I was once asked by an editor if I was a feminist.’What else is there to be?’, I replied. For me feminism is about valuing the worth of women and the multi-levelled contribution they can make to society, and wanting young girls to be educated to self-worth. It is also about social justice: the continuing fight against exploitation because of gender (or race). It is about acknowledging that some women are strong (Mother Teresa, Lady Thatcher, Camille Paglia), but that others - like the abused girls who play their trade on the city streets at 15, or the ones forced to submit to sadism in hardcore porn movies - are not in control of their lives. Are victims.

But most of Paglia’s published work, and statements in published interviews (many edited by herself) are in direct opposition to all that. There is no compassion, no real anger against injustice. She pours scorn on the idea of ‘victimhood’, saying that, although rape is an outrage, you canot ‘regulate male sexuality’, and if raped ‘you should pick yourself up, dust yourself off and go on’.

Such sensitivity...and for battered women too. She says, ‘Many of these working class relationships where women get beat up have hot sex...Why won’t we allow that a lot of wives like the sex they are getting in these battered wife relationships’. Paglia splutters because a male (Dimbleby) ‘dares to lecture me on date-rape’ - as if these subjects were beyond the understanding of the many civilised men who don’t share the dark fantasies (like gang rape) Paglia panders to in her work. Well, as a female I say that her views are disgusting, dangerous and full of ignorant contempt for womankind.

In a week when outgoing censor James Ferman’s views on the liberalisation of pornography have made headlines, it’s worth quoting Prof. Paglia on her favourite subject: movies. Calling sex and violence ‘great principles’, she says that showing ‘every kind of mutilation or distortion or amputation or decapitation’ on screen, is ‘an attempt to discover the lost sensual physical truths about the body’.Sensual?

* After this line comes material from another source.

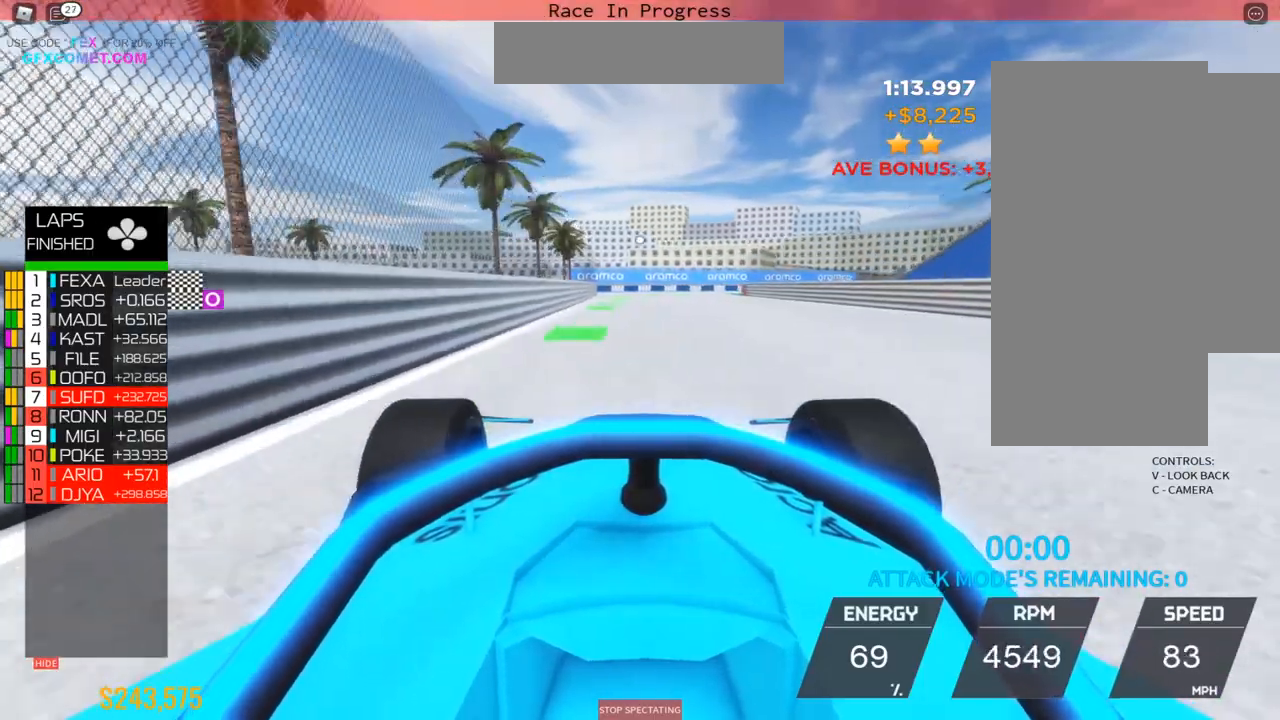
{"buttons": [], "left_stick": "left", "events": [[167, "left_stick", "center"], [367, "left_stick", "left"]]}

Here is some more. ‘...the female body, just by virtue of biology has a softness and vulnerability. Therefore when we see it being torn to ribbons we have this sense of a barbaric kind of splendour’. Splendour? Perhaps we find a clue to the sick undercurrents in this woman’s psyche when she delivers herself of the following. ‘As for the idea of taking voyeuristic pleasure in the suffering of male or female...this is going into the history of mass media and picking out this one thing and interpreting it in a very flat and quite unimaginative feminst way.’ The revealing contradiction follows immediately. ‘I always enjoy, myself, scenes where a woman is being pursued, she’s being stalked, and there’s like a slight rape innuendo, and so on. For some reason I understand it...’

I bet she does. Posturing Paglia offers up extreme opinions to cause a sensation, but those views are picked up by those glad to use them - recycling her contempt to justify their own. Porn merchants must love her. The overweening vanity of the woman (boasting on the Internet about ‘ a fierce photo of me in a purple velvet Moschino cavalier’s jacket from a 1994 Daily Mail shot’) who dismisses a whole range of feminists as ‘hangdog dowdies’, wouldn’t matter were she not used to ridicule the rest of us who actually bother to think about issues that affect the whole culture we live in, and the morality which has to be at its centre. Ah, but morality is something she despises as much as she despises people.

Who is Camille Paglia? A minor academic turned immature self-publicist who pathetically styles herself an ’Amazon’. I look up the Amazons in my classical dictionary and find a bunch of mythical women who loved war for its own sake, mutilated their girls, and were ‘situated on the borders of the known world.’ Just about it - really.